Da quanto tempo la vostra scuola è Coltivatore di Gentilezza?

È già il secondo anno. In questi giorni si sta svolgendo il Festival della Gentilezza, ma all'iniziativa ci si può iscrivere in qualunque momento dell’anno. La cosa bella è che il Festival cade nella stessa settimana del giorno (11 novembre) in cui viene celebrato il patrono di Alzano Lombardo, che con il gesto di donare parte del suo mantello a un uomo povero, richiama anche lui al principio della gentilezza.

Come è nata l’idea della "mostra diffusa"?

Abbiamo voluto coinvolgere non solo i bambini e le famiglie del nido e della scuola dell’infanzia, ma proprio l’intera città. Abbiamo quindi organizzato delle uscite con i bambini e siamo andati in visita nei negozi, nei bar, in biblioteca e nella casa di riposo della città per intervistare quante più persone possibili e chiedere cosa fosse per loro la gentilezza.

Abbiamo raccolto tutte le risposte e le abbiamo messe nero su bianco su cartelloni e grandi cuori gialli (simbolo di Coltiviamo Gentilezza, ndr) per dare vita ad una mostra diffusa in tutta la città. In questi giorni il materiale realizzato viene affisso alle vetrine degli esercizi commerciali, ma anche messo in mostra nei vari Angoli della Gentilezza allestiti in biblioteca, in piscina o presso la casa di cura Fondazione Zanchi. Un modo per diffondere gentilezza ovunque.
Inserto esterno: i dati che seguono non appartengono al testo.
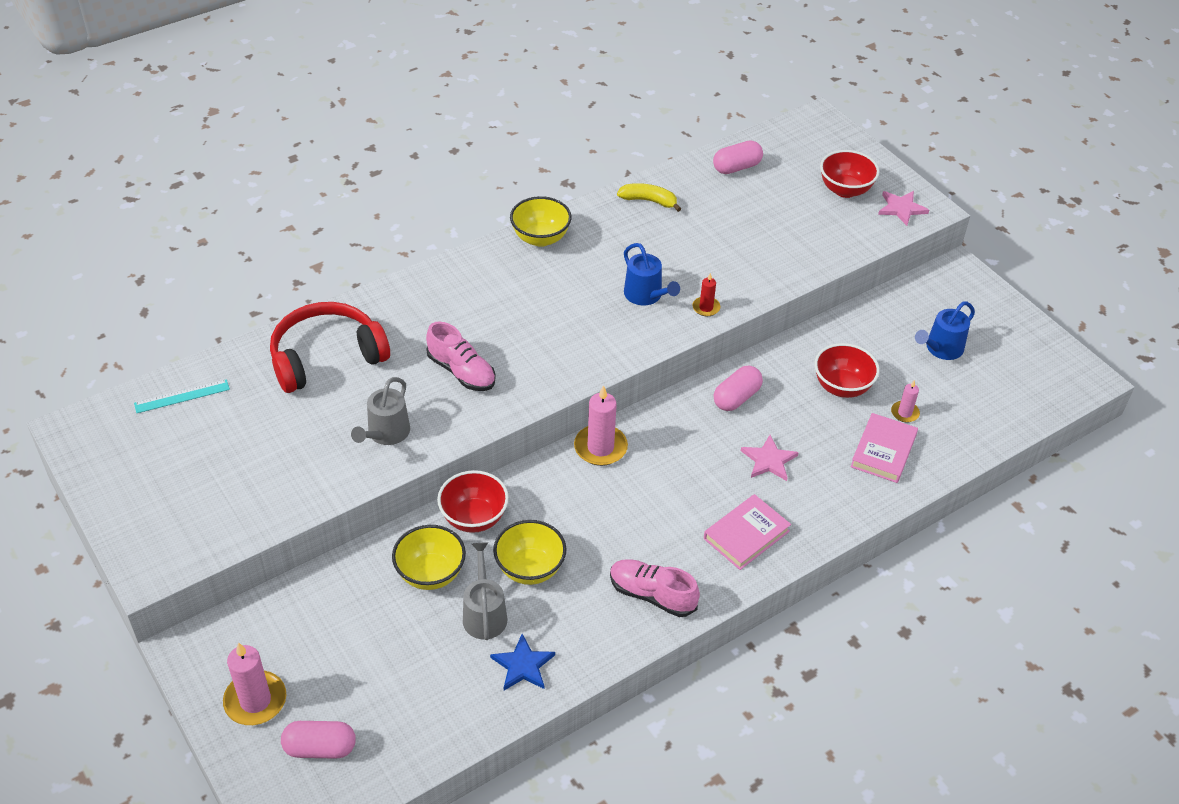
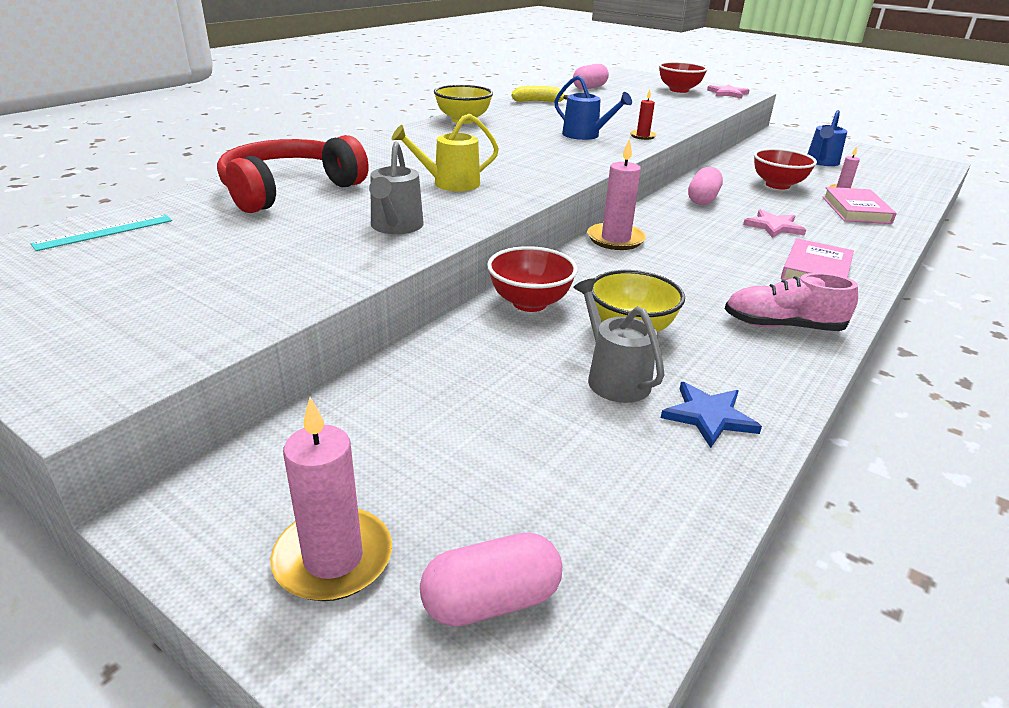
camera: 20 degrees left, 15 degrees down
(430, 574) = (515, 355): yellow bowl -> none
(461, 372) = (450, 183): pink shoe -> yellow watering can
Come hanno reagito i bambini?

La partecipazione è sempre altissima. I bambini ci credono proprio tanto. In ogni caso noi proponiamo la gentilezza durante tutto l’anno scolastico, è il nostro punto forte.

All’inizio di quest’anno, per esempio, in due classi c’erano dei problemi di relazione e comportamenti dei bambini verso i nuovi compagni. Sempre basandoci sul cuore giallo di Coltiviamo Gentilezza abbiamo realizzato un calendario settimanale dove le azioni gentili venivano contrassegnate con un cuore. Alla fine della settimana sono solita passare nelle due sezioni per eleggere il Cavaliere della gentilezza, usando il materiale messo a disposizione da Coltiviamo Gentilezza quando abbiamo aderito all’iniziativa.

La gentilezza è qualcosa che fa parte del nostro progetto educativo. Dentro la scuola abbiamo sempre il nostro Angolo Gentile dove si lasciano i pensieri di gentilezza come disegni, oggetti o pensieri. È un angolo dove si può chiedere, offrire e ricevere aiuto, dove in poche parole ci si mette un po’ a disposizione degli altri.

L’obiettivo principale è diffondere la cultura della gentilezza perché è abbastanza evidente che oggi ne abbiamo necessità. Il modo di vivere attuale ci porta spesso a reagire quasi subito aggredendo, abbiamo spesso un modo di porci che non ha attesa o pazienza. Instillare la cultura della gentilezza nei bambini piccoli, è un passo importante per la loro educazione.